I have an iBook g4 that I'm considering selling, as I don't really need it. I've seen prices on eBay varying from $300 to 600. 

Specs:
- 12" screen
- 1.2ghz ppc g4
- 512mb ram
- 60GB HD
- Combo drive
- Airport Extreme

Accessoires:
- VGA adapter
- S-Video adapter
- Power cord + extension
- 128mb ram stick
- Original packaging + users manuals

No scratches, dents or anything. The only wear on it is some of the letters are worn off the keys (e, a, s, d, l, c, n). The machine is still a perfect white, and I haven't had issues since I bought it in 2005.

I prefer to use eBay but I could use the marketplace here if it'll be worth more.

How much could I get for this?

Thanks, 

Colin


----------



## titans88 (Oct 3, 2007)

For comparison purposes, I recently sold a pc notebook with essentially the same specs for $450 on a local website. The notebook computer was in great shape, but had been dropped, and the power connector was a little finnicky. I would say you should start at $500 and go from there!

I don't know if that helps!

Good luck!


----------



## eMacMan (Nov 27, 2006)

A bit light on RAM for Tiger but I would agree that $500 is a good starting point. I assume you have 2x256MB chips? Replacing one with a 512 would make it fine for any but the most RAM intensive applications.


----------



## HowEver (Jan 11, 2005)

You'll get more on craigslist or putting up signs on a university or college campus, depending on where you live, as this model of computer will be much sought after.

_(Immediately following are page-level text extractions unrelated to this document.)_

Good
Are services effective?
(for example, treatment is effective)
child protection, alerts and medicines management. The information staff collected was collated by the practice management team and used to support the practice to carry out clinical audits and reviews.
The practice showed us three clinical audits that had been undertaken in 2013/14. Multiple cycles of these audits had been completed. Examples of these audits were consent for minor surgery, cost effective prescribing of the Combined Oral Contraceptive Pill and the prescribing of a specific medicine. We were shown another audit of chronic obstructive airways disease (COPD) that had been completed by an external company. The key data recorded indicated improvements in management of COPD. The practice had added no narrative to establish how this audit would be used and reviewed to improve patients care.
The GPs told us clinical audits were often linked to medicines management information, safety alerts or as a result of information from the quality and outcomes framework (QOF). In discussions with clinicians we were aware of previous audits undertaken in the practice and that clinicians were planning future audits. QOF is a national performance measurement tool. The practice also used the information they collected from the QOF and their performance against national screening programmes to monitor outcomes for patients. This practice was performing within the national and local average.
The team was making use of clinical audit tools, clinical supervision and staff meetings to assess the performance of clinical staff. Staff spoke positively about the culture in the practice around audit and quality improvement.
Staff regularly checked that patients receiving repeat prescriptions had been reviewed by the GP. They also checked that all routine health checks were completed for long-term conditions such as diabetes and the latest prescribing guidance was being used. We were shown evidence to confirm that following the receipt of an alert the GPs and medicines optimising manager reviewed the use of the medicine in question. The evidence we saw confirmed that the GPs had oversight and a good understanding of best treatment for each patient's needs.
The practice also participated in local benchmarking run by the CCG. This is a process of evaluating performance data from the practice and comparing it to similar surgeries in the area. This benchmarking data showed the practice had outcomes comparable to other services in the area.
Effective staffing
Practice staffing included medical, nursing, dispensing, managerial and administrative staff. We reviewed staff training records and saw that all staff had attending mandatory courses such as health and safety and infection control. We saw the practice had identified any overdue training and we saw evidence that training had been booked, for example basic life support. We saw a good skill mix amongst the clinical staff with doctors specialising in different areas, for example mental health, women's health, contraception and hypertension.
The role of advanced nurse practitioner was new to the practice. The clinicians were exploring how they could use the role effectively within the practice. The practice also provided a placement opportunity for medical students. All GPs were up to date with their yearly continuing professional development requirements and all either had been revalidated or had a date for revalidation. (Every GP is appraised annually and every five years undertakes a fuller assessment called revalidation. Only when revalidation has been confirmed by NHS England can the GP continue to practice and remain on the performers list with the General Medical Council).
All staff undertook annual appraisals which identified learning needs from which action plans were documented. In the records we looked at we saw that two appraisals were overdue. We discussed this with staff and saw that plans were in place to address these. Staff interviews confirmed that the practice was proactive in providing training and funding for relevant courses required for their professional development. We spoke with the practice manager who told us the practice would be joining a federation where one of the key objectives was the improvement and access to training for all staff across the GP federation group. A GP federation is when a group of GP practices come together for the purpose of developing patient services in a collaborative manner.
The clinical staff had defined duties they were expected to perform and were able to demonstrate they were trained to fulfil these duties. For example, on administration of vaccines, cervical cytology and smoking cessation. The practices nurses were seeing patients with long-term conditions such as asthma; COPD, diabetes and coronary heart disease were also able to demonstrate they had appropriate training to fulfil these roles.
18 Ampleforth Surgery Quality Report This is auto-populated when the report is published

The usual selling caveats apply of course; exercise caution; here on ehMac also.

Let the buyer worry about adding RAM, you won't get anything in return for upgrading at this point.

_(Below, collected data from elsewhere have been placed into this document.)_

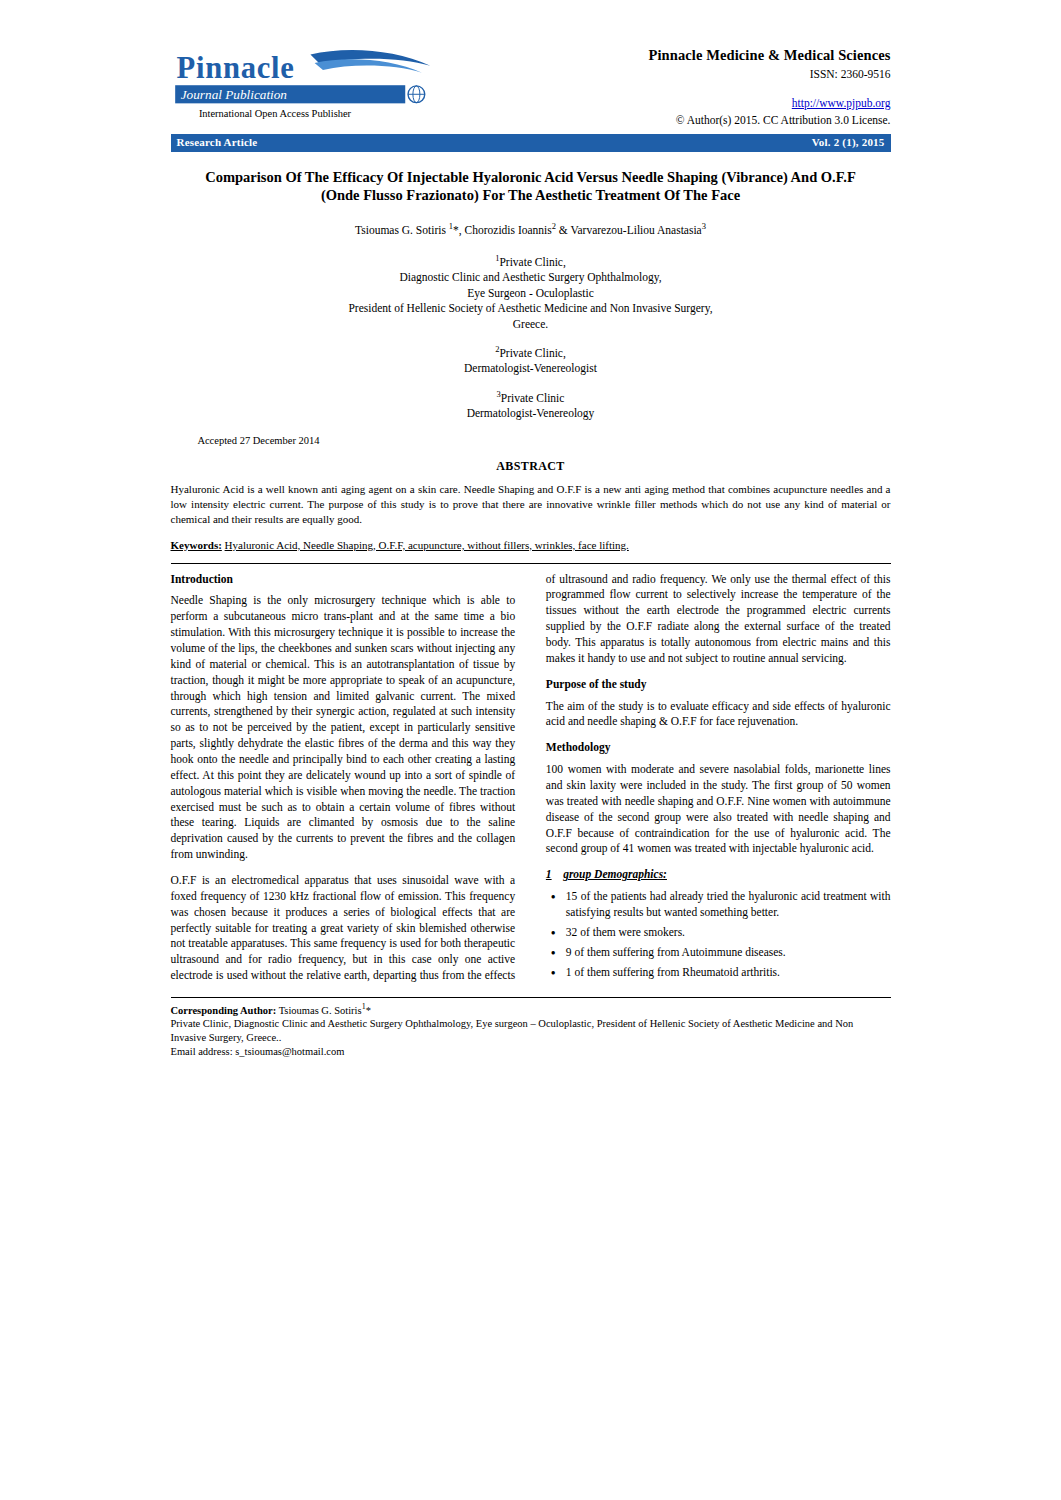Pinnacle Journal Publication International Open Access Publisher
Pinnacle Medicine & Medical Sciences
ISSN: 2360-9516
http://www.pjpub.org
© Author(s) 2015. CC Attribution 3.0 License.
Research Article Vol. 2 (1), 2015
Comparison Of The Efficacy Of Injectable Hyaloronic Acid Versus Needle Shaping (Vibrance) And O.F.F (Onde Flusso Frazionato) For The Aesthetic Treatment Of The Face
Tsioumas G. Sotiris 1*, Chorozidis Ioannis2 & Varvarezou-Liliou Anastasia3
1Private Clinic,
Diagnostic Clinic and Aesthetic Surgery Ophthalmology,
Eye Surgeon - Oculoplastic
President of Hellenic Society of Aesthetic Medicine and Non Invasive Surgery,
Greece.
2Private Clinic,
Dermatologist-Venereologist
3Private Clinic
Dermatologist-Venereology
Accepted 27 December 2014
ABSTRACT
Hyaluronic Acid is a well known anti aging agent on a skin care. Needle Shaping and O.F.F is a new anti aging method that combines acupuncture needles and a low intensity electric current. The purpose of this study is to prove that there are innovative wrinkle filler methods which do not use any kind of material or chemical and their results are equally good.
Keywords: Hyaluronic Acid, Needle Shaping, O.F.F, acupuncture, without fillers, wrinkles, face lifting.
Introduction
Needle Shaping is the only microsurgery technique which is able to perform a subcutaneous micro trans-plant and at the same time a bio stimulation. With this microsurgery technique it is possible to increase the volume of the lips, the cheekbones and sunken scars without injecting any kind of material or chemical. This is an autotransplantation of tissue by traction, though it might be more appropriate to speak of an acupuncture, through which high tension and limited galvanic current. The mixed currents, strengthened by their synergic action, regulated at such intensity so as to not be perceived by the patient, except in particularly sensitive parts, slightly dehydrate the elastic fibres of the derma and this way they hook onto the needle and principally bind to each other creating a lasting effect. At this point they are delicately wound up into a sort of spindle of autologous material which is visible when moving the needle. The traction exercised must be such as to obtain a certain volume of fibres without these tearing. Liquids are climanted by osmosis due to the saline deprivation caused by the currents to prevent the fibres and the collagen from unwinding.
O.F.F is an electromedical apparatus that uses sinusoidal wave with a foxed frequency of 1230 kHz fractional flow of emission. This frequency was chosen because it produces a series of biological effects that are perfectly suitable for treating a great variety of skin blemished otherwise not treatable apparatuses. This same frequency is used for both therapeutic ultrasound and for radio frequency, but in this case only one active electrode is used without the relative earth, departing thus from the effects of ultrasound and radio frequency. We only use the thermal effect of this programmed flow current to selectively increase the temperature of the tissues without the earth electrode the programmed electric currents supplied by the O.F.F radiate along the external surface of the treated body. This apparatus is totally autonomous from electric mains and this makes it handy to use and not subject to routine annual servicing.
Purpose of the study
The aim of the study is to evaluate efficacy and side effects of hyaluronic acid and needle shaping & O.F.F for face rejuvenation.
Methodology
100 women with moderate and severe nasolabial folds, marionette lines and skin laxity were included in the study. The first group of 50 women was treated with needle shaping and O.F.F. Nine women with autoimmune disease of the second group were also treated with needle shaping and O.F.F because of contraindication for the use of hyaluronic acid. The second group of 41 women was treated with injectable hyaluronic acid.
1 group Demographics:
15 of the patients had already tried the hyaluronic acid treatment with satisfying results but wanted something better.
32 of them were smokers.
9 of them suffering from Autoimmune diseases.
1 of them suffering from Rheumatoid arthritis.
Corresponding Author: Tsioumas G. Sotiris1*
Private Clinic, Diagnostic Clinic and Aesthetic Surgery Ophthalmology, Eye surgeon – Oculoplastic, President of Hellenic Society of Aesthetic Medicine and Non Invasive Surgery, Greece..
Email address: s_tsioumas@hotmail.com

2005? Any AppleCare? If yes, add $100 to your high end speculation price. Even if it's only a few months it gives the buyer some security knowing if something goes wrong, it will be taken care of.

eBay might also be useful, come to think of it.


----------



## Finkangel (May 7, 2006)

Try this site out, its pretty easy to find out what your mac is worth:

http://www.mac2sell.net/


----------



## fyrefly (Apr 16, 2005)

mac2sell generally prices Macs pretty high. The OP did good by checking eBay for a general idea.

I would also say try to sell sooner rather than later -- There's a rumoured "MacBook Nano"/Subnotebook on the horizon that will remove a lot of the demand for the old 12" form factor.


----------



## Strimkind (Mar 31, 2005)

I sold my iBook with very similar specifications for 600$. Unfortunately its not worth more than that with the limited RAM. I only had a 30GB HD though.

Sell now rather than later. The further away from the last G4 we are, the less it will be worth.


----------